People are using creepy, cutting-edge AI technology to splice Nic Cage into every movie they can think of
- People are using cutting-edge artificial intelligence technology to splice actor Nicolas Cage's face into a wide assortment movies and TV shows, creating surreal mash-up clips.
- The same technology has also been used recently to insert the images of female celebrities into pornographic videos without their consent.
- As the technology improves, it could lead to new forms of art, but it could also be used to attempt to blackmail people or to create fake news stories.
The future is here — and it looks like Nicolas Cage.
Some online users are taking a new kind of artificial intelligence technology and using it to insert the hammy actor into films and TV shows he didn't actually star in — basically into anything and everything they can imagine, from classic James Bond films to scenes from "Game of Thrones."
Reddit users began posting about and running with the idea on Thursday after one wondered how long it would be before the AI technology, which has already been put to more unscrupulous uses, was used to create a "full Nic Cage movie."
"That's actually a very very good idea," another Reddit user responded.
While humorous, the clips point to the growing sophistication of the technology — and its potential uses, both good and bad.
The name's Cage, Nicolas Cage
You can now find an assortment of Nick Cage-enhanced clips on the online forum site. In one, Cage becomes James Bond, replacing Sean Connery in the vintage Bond movie "Dr. No."
In another, the actor is transformed into the dour-faced Stannis Baratheon from "Game of Thrones," in place of actor Stephen Dillane.
In yet another, Cage replaces Harrison Ford as Indiana Jones in a pivotal scene from "Raiders of the Lost Ark."
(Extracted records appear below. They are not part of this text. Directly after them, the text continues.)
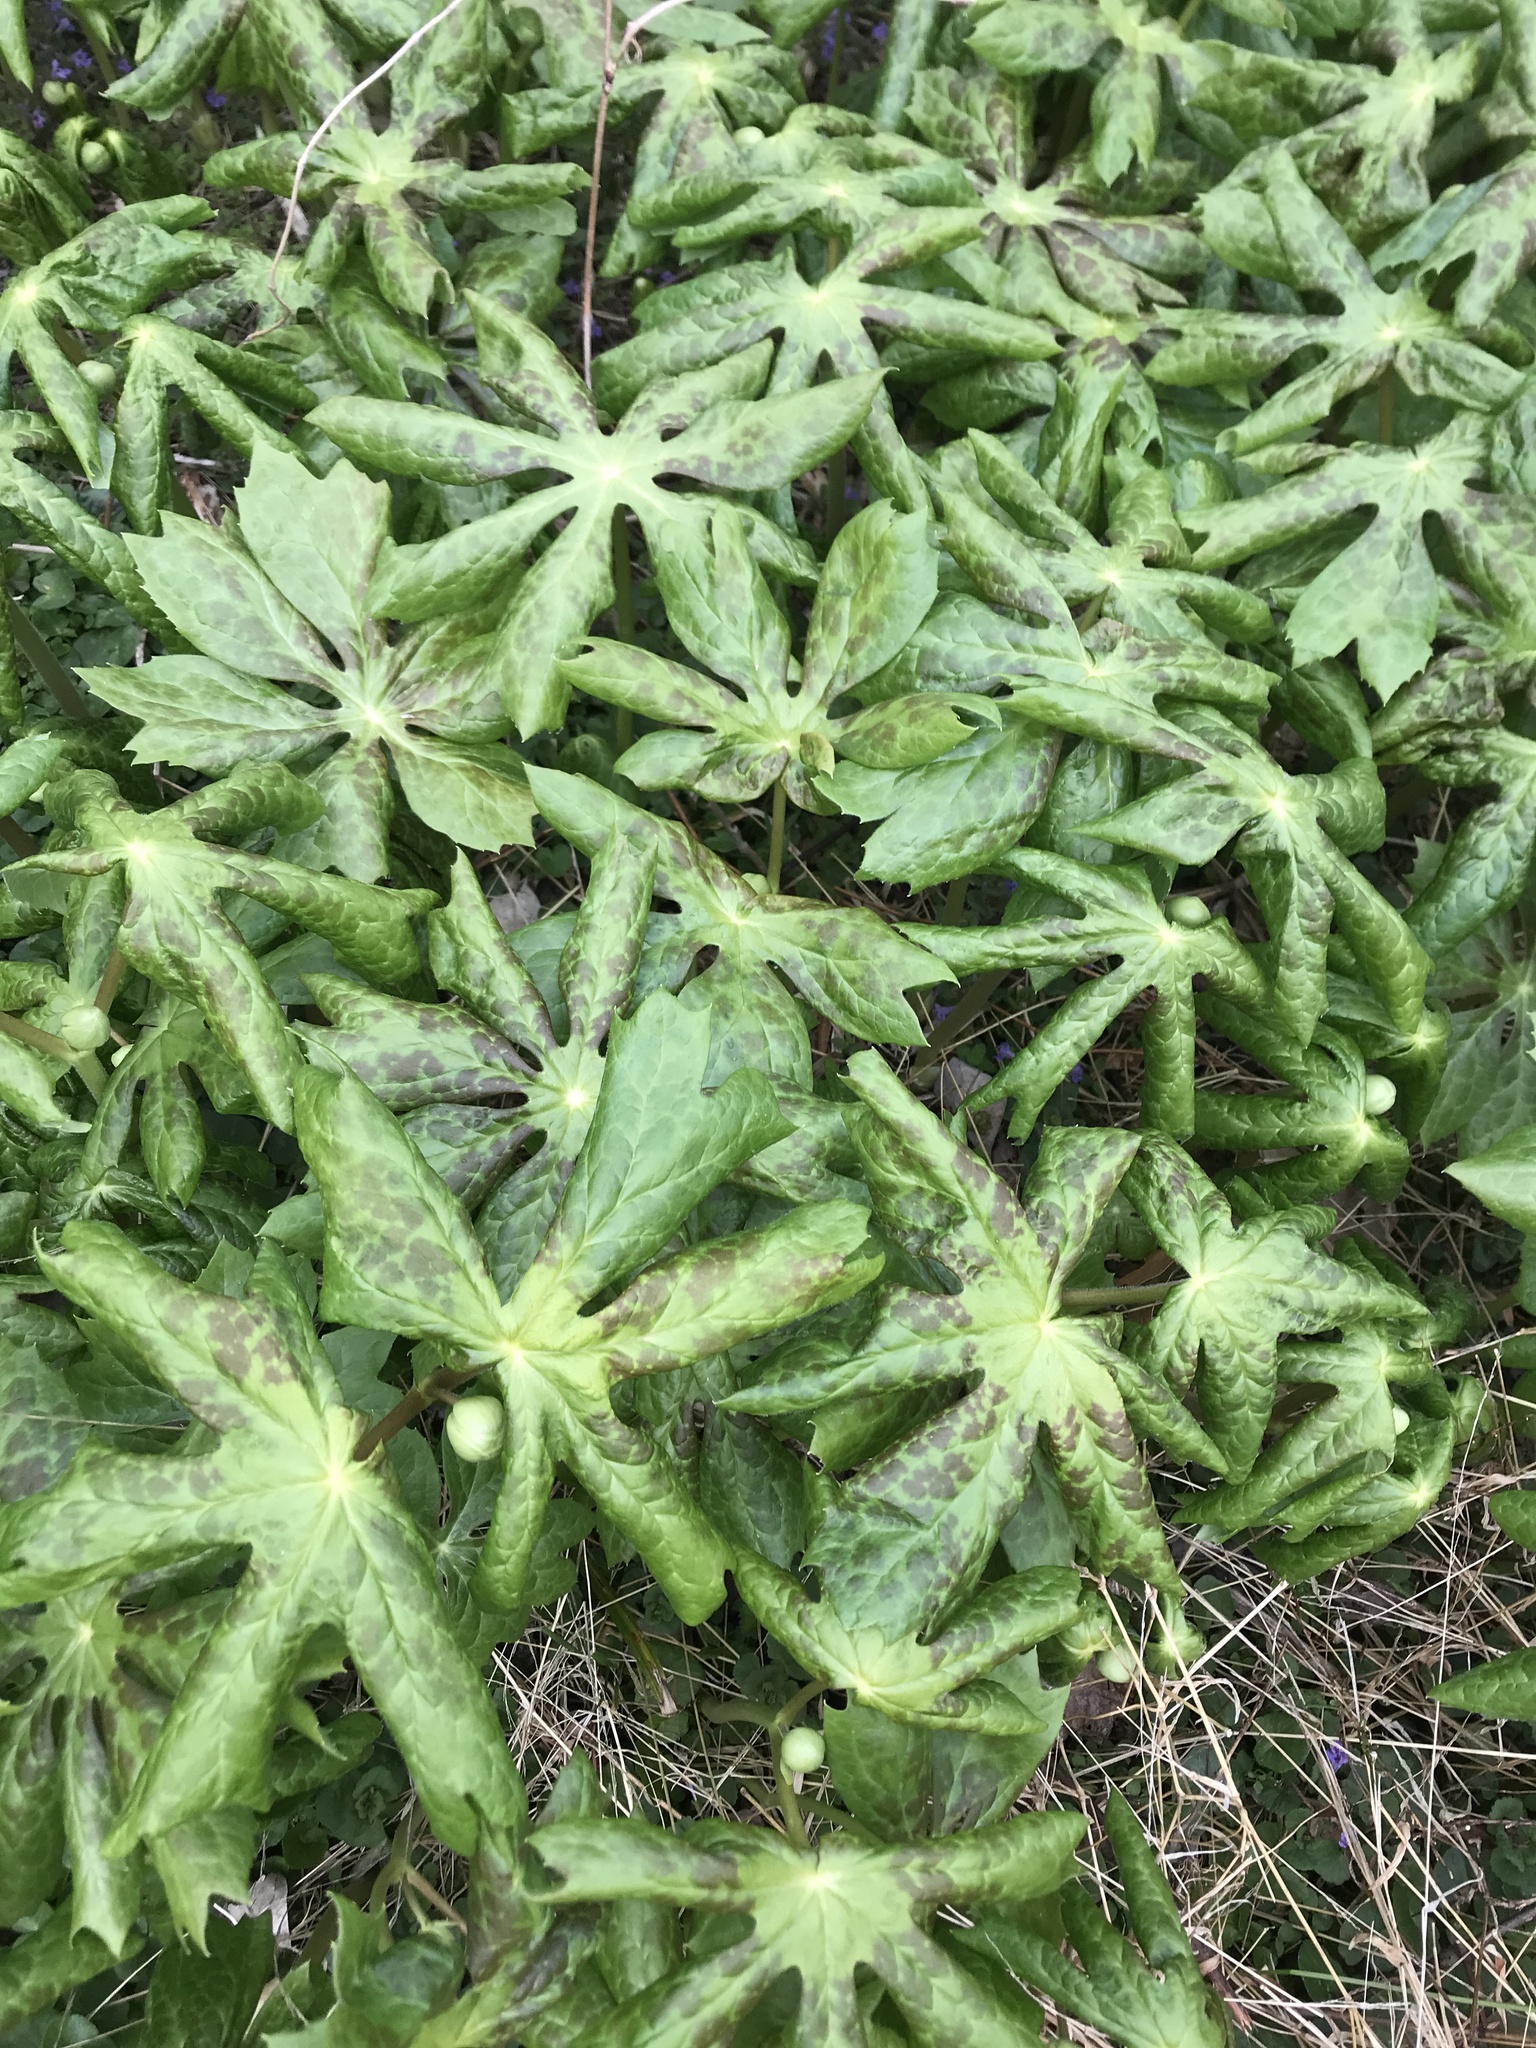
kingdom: Plantae
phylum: Tracheophyta
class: Magnoliopsida
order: Ranunculales
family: Berberidaceae
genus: Podophyllum
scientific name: Podophyllum peltatum
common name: Wild mandrake
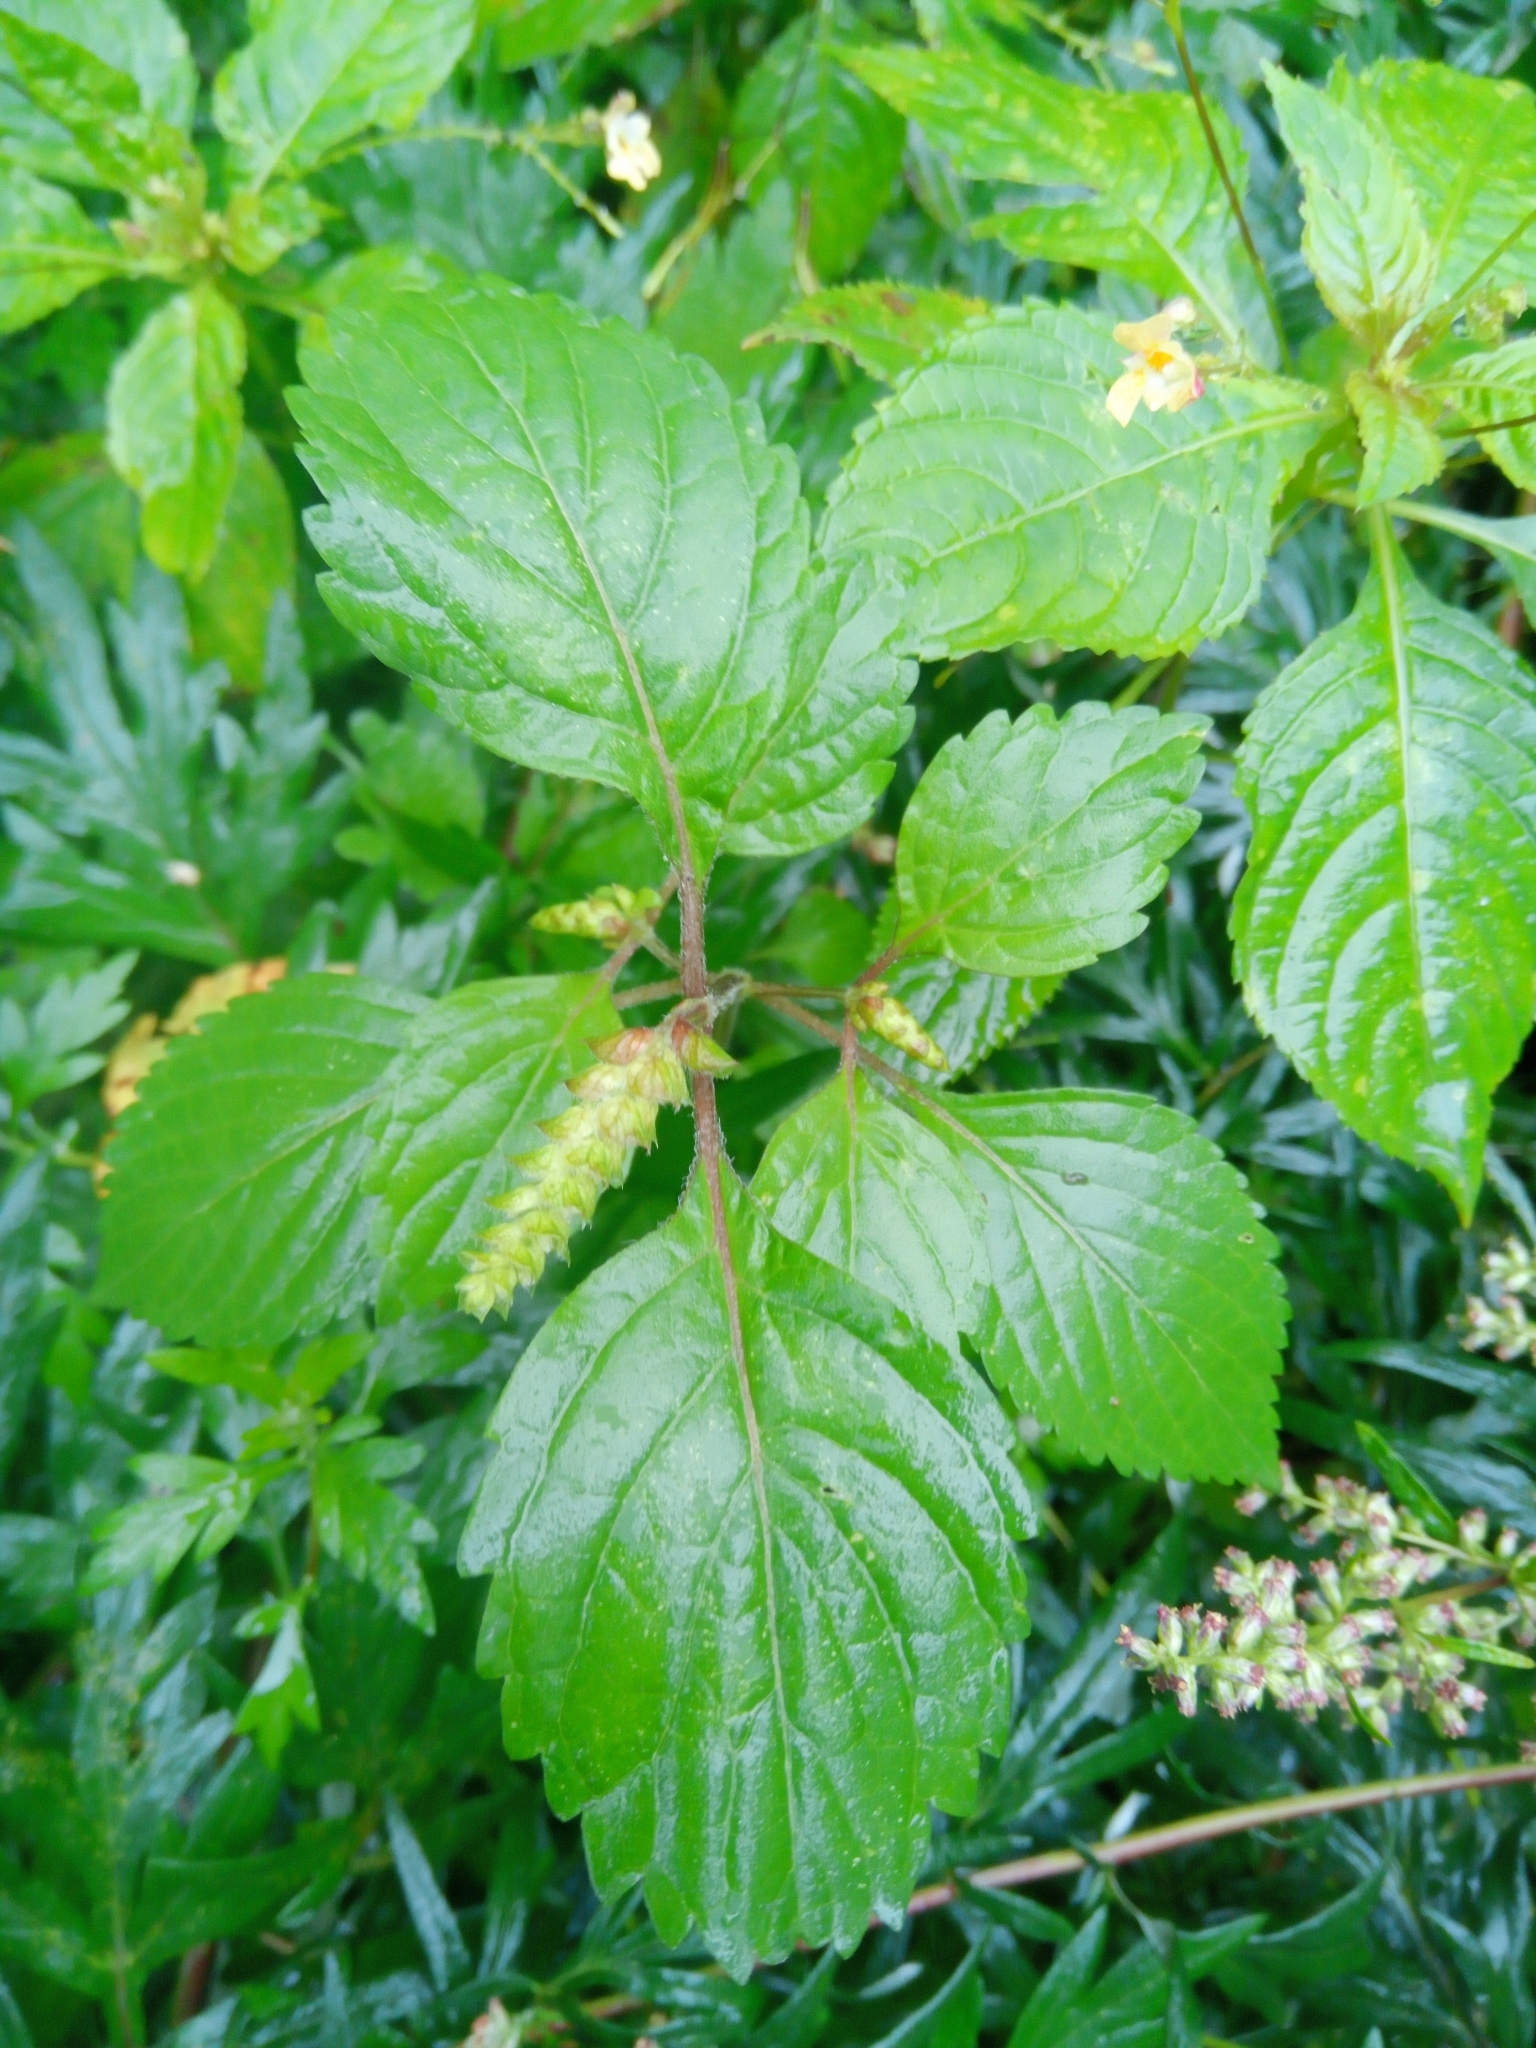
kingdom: Plantae
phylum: Tracheophyta
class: Magnoliopsida
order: Lamiales
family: Lamiaceae
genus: Elsholtzia
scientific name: Elsholtzia ciliata
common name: Ciliate elsholtzia
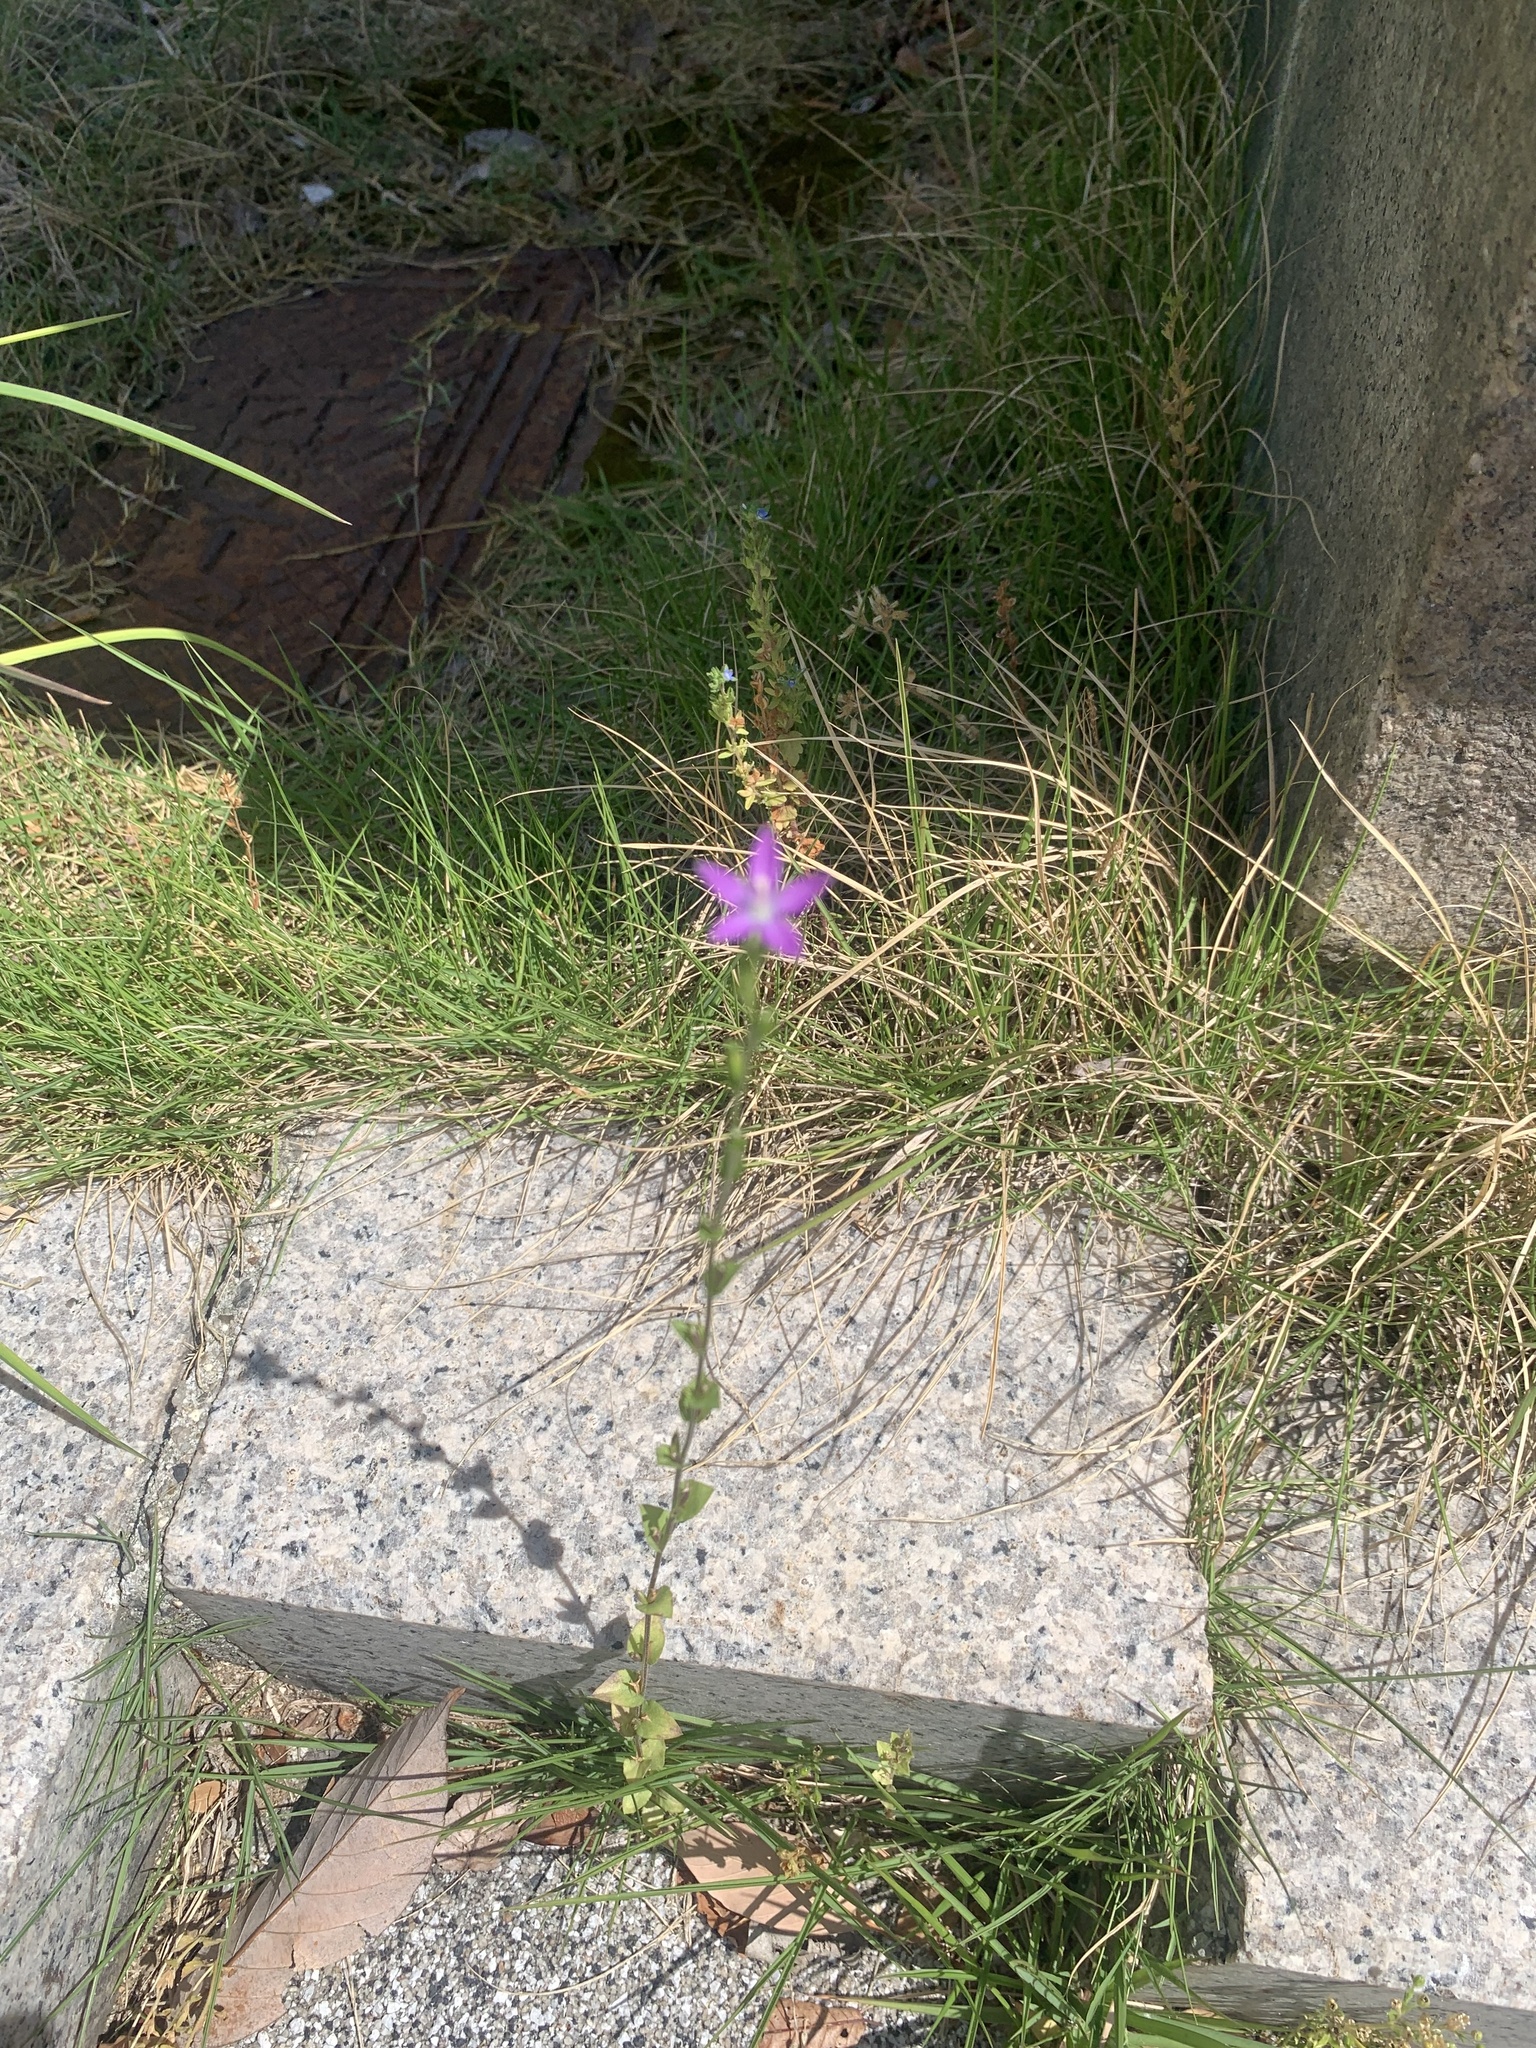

And in a particularly meta video, the fake-Cage appears alongside the real Cage on an episode of Saturday Night Live, replacing actor Andy Sandberg — who was already impersonating the real Cage.
What could be the pièce de résistance, however, is still just an idea: Some Reddit users are discussing recreating fantasy epic "Lord of the Rings" with Cage playing every single character.
(Business Insider isn't linking to the Reddit community where these clips are being shared, because they are intermixed with videos that are objectionable or pose ethical concerns.)
The technology behind the videos is also being used in more nefarious ways
To create their Cage-enhanced videos, Redditors are using a freely available app called FakeApp. They feed it photos of Cage and the video into which they want him inserted. The app uses AI to digitally overlay his face on the video.
Due to variations in face shape, lighting, movement, and the like, some results are more realistic than others — as you can see above. But generally, the more images the app has to work with, the better the results.
But why Nicolas Cage? The actor is famous for his over-the-top performances and has become a meme of sorts in recent years in some corners of the internet. The deliberate incongruity of putting his image in unlikely places offers obvious opportunities for subversive humor.
Nick Cage isn't the first celebrity to get the FakeApp treatment. It's been used on many different ones to place them in videos they didn't actually appear in, often creating highly realistic mash-ups, as Motherboard first reported last month.
It's also been frequently used in much more disturbing ways than having Nick Cage turn into James Bond. In many cases, people have used to FakeApp to insert images of female celebrities into pornographic videos without their consent.
Indeed, in the Reddit community being used to share FakeApp clips, the overwhelming majority of videos being posted are these pornographic ones — not Nicolas Cage videos or other surreal experiments. These explicit videos are akin to "revenge porn" and have to the potential to be humiliating for their unwitting subjects.
Technology such as FakeApp has lots of potential — for good and bad
These videos — both the good and the bad — can be thought of as initial, rudimentary experiments with the technology. But they offer hints of what may come.
On the positive side, experts have predicted that technology such as FakeApp could lead to exciting new forms of art and contribute to the internet's long-established "remix culture." Indeed, it could be used to create whole new genres of media — and lots of new legal conundrums, Francis Tseng, the copublisher of New Inquiry, told Business Insider last summer.
"There could be a lot of interesting [intellectual property] cases if amateur filmmakers start synthesizing films using the likenesses of celebrities and start profiting off that," Teng said. "I can imagine a whole culture of bootleg films produced in this way."
On the flip side, as the technology improves, it will likely be used in more dangerous and antisocial ways. For example, it has the potential to turbo-charge fake news. When paired with technology that can synthesize real people's voices, apps such as FakeApp could make it extremely difficult for ordinary people to distinguish what's real from what's fake.
And such technology could well be used to harass and blackmail people, putting them — virtually — in compromising situations.
The technology could "lift cyberbullying to a whole new level," Justin Thies, who helped develop Face2face, an earlier experiment in the field, told Business Insider.
At its worst, technology such as FakeApp could undermine the very concept of truth — and all the Nicolas Cages in the world won't be able to save us.